▸ **TO DO**
Copy every line that holds the string "linecap" from the data below.

DATA PROVIDED Start Marker

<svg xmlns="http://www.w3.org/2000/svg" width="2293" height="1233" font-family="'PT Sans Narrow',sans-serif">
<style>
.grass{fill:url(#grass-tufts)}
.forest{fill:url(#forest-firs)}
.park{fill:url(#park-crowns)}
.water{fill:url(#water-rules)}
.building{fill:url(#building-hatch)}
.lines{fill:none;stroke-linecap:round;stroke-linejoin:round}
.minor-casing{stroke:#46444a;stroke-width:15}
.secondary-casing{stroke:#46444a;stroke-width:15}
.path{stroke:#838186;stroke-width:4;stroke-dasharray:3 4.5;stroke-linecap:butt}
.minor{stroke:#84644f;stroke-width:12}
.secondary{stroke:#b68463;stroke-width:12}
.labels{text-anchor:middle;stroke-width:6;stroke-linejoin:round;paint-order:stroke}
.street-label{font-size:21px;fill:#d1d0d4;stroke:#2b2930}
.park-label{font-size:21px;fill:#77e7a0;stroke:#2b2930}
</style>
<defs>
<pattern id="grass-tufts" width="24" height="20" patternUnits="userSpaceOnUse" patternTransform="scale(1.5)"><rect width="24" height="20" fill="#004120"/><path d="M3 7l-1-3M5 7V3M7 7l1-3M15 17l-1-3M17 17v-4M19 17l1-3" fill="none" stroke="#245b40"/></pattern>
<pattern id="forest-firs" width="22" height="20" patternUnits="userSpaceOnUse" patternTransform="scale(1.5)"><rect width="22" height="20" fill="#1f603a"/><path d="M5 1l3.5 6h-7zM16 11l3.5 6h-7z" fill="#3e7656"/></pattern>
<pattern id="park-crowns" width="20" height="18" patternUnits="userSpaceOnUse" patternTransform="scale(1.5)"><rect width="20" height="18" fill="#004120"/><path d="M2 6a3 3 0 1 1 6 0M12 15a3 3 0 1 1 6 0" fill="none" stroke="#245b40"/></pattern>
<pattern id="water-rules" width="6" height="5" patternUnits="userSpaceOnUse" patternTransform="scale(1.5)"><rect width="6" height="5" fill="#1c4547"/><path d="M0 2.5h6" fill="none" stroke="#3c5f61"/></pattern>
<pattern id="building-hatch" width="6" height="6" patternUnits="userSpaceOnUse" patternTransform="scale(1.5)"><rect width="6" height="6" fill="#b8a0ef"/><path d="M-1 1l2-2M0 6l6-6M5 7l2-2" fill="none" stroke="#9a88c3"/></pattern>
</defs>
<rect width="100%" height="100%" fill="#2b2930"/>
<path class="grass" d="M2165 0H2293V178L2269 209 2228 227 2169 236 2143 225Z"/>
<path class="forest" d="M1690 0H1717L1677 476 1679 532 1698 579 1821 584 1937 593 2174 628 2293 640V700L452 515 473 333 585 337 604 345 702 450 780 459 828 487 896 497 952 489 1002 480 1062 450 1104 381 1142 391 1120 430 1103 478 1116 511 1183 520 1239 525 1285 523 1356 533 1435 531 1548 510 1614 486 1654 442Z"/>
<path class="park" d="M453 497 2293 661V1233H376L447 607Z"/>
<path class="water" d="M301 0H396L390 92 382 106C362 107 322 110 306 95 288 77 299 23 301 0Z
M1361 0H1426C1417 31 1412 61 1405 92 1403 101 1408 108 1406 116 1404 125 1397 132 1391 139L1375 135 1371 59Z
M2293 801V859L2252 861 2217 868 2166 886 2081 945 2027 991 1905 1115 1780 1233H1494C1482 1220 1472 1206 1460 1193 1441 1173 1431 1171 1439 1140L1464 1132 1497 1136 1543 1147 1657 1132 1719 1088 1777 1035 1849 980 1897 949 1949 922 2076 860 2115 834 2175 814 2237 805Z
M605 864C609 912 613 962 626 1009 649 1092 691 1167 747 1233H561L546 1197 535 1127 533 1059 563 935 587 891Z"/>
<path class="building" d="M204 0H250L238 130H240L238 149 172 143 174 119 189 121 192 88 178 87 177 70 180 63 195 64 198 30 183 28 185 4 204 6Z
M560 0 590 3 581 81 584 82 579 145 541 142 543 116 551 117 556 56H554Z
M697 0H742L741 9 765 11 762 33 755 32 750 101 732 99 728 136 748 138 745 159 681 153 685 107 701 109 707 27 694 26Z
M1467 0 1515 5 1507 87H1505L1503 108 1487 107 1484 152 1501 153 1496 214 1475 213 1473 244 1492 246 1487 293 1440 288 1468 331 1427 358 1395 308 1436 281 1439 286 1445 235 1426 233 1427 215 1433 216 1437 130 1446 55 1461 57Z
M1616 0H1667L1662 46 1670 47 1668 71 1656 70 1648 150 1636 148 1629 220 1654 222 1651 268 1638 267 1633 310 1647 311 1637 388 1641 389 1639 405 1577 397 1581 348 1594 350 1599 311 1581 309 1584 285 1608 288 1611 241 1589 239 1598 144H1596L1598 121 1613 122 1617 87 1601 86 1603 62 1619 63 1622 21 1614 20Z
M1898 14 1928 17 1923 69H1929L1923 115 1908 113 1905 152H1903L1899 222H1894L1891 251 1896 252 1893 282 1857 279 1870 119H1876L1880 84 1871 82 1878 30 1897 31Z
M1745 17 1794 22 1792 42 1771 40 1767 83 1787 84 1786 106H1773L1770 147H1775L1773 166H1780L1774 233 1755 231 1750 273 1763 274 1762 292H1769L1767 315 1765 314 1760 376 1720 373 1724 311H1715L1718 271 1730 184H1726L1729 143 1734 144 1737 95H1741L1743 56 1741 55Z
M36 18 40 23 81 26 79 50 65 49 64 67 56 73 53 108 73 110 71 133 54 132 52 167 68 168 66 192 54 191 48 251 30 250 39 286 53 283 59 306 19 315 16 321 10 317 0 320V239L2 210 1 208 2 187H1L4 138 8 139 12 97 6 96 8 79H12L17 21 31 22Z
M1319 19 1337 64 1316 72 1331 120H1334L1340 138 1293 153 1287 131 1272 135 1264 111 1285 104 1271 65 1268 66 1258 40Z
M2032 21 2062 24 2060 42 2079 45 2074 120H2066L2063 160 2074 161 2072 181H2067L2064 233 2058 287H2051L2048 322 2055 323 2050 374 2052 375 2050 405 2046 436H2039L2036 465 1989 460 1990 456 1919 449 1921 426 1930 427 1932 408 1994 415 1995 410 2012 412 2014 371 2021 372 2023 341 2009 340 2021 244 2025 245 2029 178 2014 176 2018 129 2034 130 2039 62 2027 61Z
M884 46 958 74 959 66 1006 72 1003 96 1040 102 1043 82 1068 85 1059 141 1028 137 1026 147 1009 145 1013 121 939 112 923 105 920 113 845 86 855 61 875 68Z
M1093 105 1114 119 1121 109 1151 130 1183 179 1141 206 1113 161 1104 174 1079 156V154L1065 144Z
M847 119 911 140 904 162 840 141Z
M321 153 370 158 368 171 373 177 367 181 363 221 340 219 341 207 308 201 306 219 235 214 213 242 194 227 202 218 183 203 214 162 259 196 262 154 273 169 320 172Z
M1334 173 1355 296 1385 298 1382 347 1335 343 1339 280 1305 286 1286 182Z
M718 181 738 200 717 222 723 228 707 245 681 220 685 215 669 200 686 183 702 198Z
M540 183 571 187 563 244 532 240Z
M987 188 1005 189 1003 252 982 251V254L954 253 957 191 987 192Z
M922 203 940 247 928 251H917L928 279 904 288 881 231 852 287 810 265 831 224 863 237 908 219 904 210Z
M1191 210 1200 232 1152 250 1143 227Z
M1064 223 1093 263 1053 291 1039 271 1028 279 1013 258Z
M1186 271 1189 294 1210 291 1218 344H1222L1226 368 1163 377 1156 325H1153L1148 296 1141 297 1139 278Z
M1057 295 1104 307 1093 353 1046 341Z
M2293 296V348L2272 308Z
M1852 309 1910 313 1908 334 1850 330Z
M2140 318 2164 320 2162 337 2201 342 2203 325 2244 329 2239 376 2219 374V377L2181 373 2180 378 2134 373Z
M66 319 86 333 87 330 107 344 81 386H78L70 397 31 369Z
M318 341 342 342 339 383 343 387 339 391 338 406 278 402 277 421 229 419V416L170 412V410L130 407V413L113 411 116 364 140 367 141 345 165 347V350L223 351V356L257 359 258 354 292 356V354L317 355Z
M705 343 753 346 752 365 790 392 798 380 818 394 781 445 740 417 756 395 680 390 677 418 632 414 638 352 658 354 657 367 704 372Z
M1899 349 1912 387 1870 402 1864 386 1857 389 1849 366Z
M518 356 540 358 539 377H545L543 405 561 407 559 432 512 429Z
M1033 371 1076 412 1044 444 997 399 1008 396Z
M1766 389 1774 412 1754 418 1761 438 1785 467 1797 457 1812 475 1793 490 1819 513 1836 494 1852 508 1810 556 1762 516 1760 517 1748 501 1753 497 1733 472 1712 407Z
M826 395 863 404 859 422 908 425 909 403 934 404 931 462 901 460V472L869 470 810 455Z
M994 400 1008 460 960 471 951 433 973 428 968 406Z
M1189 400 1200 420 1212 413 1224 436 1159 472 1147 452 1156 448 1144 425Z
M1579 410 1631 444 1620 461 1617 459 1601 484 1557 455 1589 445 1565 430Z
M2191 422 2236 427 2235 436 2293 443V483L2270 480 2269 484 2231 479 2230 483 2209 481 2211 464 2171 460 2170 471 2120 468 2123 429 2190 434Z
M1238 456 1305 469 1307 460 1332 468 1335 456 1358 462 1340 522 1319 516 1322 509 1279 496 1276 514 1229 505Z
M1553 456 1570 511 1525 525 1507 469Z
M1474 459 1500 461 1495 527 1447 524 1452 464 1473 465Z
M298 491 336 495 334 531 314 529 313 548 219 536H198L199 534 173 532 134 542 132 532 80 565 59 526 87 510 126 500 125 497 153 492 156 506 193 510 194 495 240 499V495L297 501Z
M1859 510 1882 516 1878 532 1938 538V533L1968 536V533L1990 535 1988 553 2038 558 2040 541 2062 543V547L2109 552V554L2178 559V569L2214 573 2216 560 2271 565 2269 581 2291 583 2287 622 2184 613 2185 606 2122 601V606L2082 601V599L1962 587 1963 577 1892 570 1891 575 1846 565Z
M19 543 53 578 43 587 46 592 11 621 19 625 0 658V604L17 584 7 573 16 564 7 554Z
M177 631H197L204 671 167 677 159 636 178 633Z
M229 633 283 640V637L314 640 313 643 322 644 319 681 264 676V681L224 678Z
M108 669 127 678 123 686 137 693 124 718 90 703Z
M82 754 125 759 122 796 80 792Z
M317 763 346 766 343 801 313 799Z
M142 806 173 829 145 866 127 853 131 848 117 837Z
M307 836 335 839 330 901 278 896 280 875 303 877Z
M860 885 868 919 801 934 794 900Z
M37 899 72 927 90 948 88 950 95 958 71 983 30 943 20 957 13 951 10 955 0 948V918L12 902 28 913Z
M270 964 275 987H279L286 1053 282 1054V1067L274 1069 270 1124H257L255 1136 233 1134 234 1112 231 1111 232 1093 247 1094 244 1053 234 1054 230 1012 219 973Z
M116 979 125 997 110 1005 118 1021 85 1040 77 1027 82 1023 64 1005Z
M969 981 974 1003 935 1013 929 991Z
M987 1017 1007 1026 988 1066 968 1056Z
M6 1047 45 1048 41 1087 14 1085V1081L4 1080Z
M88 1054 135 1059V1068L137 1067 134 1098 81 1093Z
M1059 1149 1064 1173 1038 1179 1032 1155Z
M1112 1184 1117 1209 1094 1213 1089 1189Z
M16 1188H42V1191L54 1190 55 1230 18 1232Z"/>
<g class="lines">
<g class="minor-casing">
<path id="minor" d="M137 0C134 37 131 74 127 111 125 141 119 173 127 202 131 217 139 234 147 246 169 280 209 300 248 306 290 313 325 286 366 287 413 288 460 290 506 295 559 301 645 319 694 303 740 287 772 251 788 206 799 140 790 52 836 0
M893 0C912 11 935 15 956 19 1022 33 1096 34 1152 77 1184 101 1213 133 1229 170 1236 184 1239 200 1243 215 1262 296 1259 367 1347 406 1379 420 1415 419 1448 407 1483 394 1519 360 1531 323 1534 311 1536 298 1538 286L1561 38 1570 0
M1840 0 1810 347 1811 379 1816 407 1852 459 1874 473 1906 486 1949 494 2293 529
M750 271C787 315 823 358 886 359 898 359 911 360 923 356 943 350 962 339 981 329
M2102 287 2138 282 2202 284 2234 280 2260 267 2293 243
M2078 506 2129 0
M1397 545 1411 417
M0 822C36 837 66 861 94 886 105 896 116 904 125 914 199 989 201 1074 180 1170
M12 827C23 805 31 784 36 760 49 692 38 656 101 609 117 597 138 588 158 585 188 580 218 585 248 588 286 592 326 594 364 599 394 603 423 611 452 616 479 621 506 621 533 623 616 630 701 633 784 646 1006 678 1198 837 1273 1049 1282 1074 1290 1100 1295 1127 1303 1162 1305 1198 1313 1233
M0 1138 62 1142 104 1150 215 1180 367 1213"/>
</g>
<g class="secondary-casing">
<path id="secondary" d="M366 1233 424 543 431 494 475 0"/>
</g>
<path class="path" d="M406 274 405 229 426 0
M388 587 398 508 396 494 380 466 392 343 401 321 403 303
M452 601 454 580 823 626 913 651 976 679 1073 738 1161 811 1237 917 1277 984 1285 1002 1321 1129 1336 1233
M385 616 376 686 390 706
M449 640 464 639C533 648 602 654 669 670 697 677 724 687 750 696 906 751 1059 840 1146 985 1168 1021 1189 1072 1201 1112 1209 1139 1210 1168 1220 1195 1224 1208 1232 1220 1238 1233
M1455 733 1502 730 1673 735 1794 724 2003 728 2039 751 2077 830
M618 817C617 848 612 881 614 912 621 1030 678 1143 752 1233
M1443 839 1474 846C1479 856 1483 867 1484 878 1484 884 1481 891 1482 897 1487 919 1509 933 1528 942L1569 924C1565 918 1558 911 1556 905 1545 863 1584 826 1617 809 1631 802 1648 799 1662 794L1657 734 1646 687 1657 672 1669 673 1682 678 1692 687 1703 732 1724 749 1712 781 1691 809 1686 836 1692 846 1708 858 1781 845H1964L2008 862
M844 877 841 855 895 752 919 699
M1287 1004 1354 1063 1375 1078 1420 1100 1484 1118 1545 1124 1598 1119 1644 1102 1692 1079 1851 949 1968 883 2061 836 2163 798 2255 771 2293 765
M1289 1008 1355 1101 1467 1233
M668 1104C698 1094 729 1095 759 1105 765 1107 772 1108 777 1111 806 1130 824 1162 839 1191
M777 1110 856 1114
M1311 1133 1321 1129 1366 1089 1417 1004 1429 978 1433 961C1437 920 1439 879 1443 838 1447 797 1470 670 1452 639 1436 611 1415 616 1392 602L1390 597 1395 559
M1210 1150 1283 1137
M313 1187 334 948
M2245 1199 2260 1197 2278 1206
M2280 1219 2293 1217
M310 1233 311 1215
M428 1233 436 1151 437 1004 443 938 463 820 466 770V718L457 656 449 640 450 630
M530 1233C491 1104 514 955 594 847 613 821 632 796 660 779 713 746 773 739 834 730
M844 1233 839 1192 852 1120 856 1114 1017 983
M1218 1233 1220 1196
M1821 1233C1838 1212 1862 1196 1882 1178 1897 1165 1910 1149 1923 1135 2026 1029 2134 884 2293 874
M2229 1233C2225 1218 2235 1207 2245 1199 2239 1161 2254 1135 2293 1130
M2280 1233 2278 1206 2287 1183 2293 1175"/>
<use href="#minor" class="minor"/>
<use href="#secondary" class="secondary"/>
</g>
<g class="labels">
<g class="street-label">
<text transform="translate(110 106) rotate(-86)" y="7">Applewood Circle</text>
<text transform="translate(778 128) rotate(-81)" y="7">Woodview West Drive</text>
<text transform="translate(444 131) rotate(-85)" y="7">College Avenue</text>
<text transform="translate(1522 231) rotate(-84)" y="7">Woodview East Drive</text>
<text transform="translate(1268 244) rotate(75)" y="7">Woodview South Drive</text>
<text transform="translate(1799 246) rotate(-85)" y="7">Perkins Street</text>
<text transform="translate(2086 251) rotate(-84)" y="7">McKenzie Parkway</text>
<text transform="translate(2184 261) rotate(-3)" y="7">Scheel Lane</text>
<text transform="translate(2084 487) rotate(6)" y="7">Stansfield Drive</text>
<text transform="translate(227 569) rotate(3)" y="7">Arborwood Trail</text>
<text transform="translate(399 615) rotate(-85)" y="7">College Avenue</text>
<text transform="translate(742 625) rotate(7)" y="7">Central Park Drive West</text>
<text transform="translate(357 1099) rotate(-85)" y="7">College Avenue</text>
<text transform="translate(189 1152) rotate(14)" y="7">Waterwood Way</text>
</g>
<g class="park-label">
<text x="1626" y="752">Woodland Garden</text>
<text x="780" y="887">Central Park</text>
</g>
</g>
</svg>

DATA PROVIDED End Marker

▸ **EXERCISE SOLUTION**
.lines{fill:none;stroke-linecap:round;stroke-linejoin:round}
.path{stroke:#838186;stroke-width:4;stroke-dasharray:3 4.5;stroke-linecap:butt}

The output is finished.